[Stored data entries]
━━━━━━

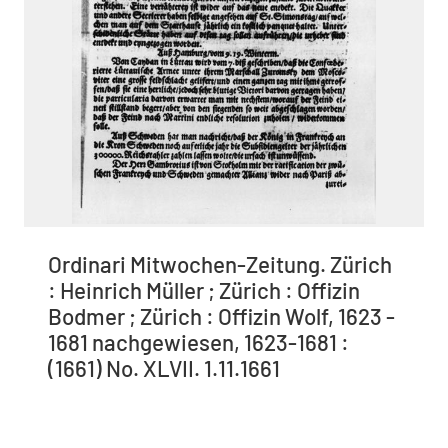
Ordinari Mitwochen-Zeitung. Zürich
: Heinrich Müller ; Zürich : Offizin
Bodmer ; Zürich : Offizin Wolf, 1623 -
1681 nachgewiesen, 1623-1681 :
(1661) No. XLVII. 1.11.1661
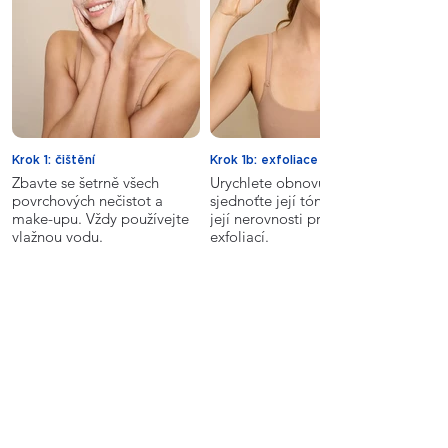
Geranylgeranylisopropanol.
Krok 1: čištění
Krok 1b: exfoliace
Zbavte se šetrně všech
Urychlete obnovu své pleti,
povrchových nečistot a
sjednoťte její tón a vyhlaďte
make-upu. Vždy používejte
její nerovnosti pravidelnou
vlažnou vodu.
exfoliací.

━━━━━━

- [Problem description]
Which lines in the records contain the word "Zürich"? Copy each one.

- [Solution to this task]
Ordinari Mitwochen-Zeitung. Zürich
: Heinrich Müller ; Zürich : Offizin
Bodmer ; Zürich : Offizin Wolf, 1623 -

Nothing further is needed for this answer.